Food kiosk at Coit Tower one step closer to reality

San Francisco’s iconic Coit Tower is one step closer to opening a concession stand.

The Recreation and Park Commission on Thursday unanimously favored amendments to a lease approved last year for the 82-year-old tower, which include allowing a refreshment kiosk as well as for the sale of prepackaged items in the tower’s gift shop for the first time.

The proposed lease amendments will also offer the ability to sell tickets online for the elevator to reach the tower’s observation deck in an effort to alleviate congestion at the tower. Additionally, the tower would be allowed to open an hour early and stay open an hour late to provide times for private tours of the mural that was extensively restored along with the building last year.
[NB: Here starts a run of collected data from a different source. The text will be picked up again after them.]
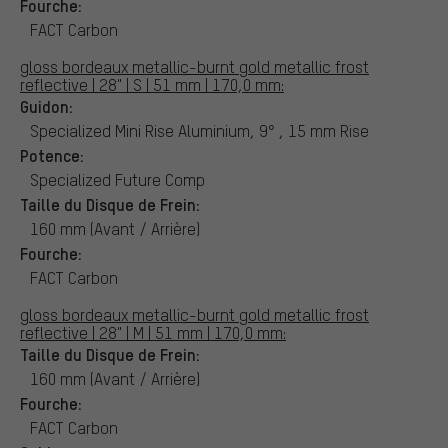
Fourche:
FACT Carbon
gloss bordeaux metallic-burnt gold metallic frost
reflective | 28" | S | 51 mm | 170,0 mm:
Guidon:
Specialized Mini Rise Aluminium, 9° , 15 mm Rise
Potence:
Specialized Future Comp
Taille du Disque de Frein:
160 mm (Avant / Arrière)
Fourche:
FACT Carbon
gloss bordeaux metallic-burnt gold metallic frost
reflective | 28" | M | 51 mm | 170,0 mm:
Taille du Disque de Frein:
160 mm (Avant / Arrière)
Fourche:
FACT Carbon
The $1.7 million project replaced the mezzanine and rooftop ceilings, restored murals, wired the tower with a new electrical system and made it accessible for people with disabilities.

A mural protection staffing credit of $9,500 is also among the lease amendments to help offset the higher-than-anticipated costs of staffing the tower, particularly those who protect the mural.

The tower’s vendor, Terry Grimm, has previously expressed an interest in selling refreshments at the site. The original lease, approved by the Board of Supervisors last year, allowed for a mobile food cart, but a permanent kiosk was found to be more desirable.

Two San Francisco residents, however, expressed concern at Thursday’s commission meeting over allowing food to be sold inside the tower, particularly after such a widespread effort to restore the mural.

“I understand [the food] is going to be prepackaged … but it raises the question whether small children handed a piece of chocolate can keep from eating it,” said Jon Golinger, chair of the Protect Coit Tower group that opposes some of the lease amendments.

Another resident, Ian Sobieski, said he has walked to the tower almost daily for the past 16 years and believes visitors want fewer obstructed views rather than the option of purchasing food there.

“Selling more calories on top of the hill does not seem to be a priority that ought to involve any of our time,” Sobieski told commissioners Thursday. “People can get their food elsewhere. What they walk up to Coit Tower for is some peace, and some views … and to take in the murals.”

He added, “I oppose the granting of any exemptions that would enable this little blister to be built on top of our beautiful park.”

Commission President Mark Buell said plans to add a refreshment kiosk come after a number of community meetings and outreach.

“I share [the] concern about food being sold in the tower, and I don’t want to change the approval process for this,” he said, “but I would love to talk with the concessionaire about how we try and get some assurance that none of that food will be opened up inside where the murals are.”

The lease amendments must still be approved by the Board of Supervisors.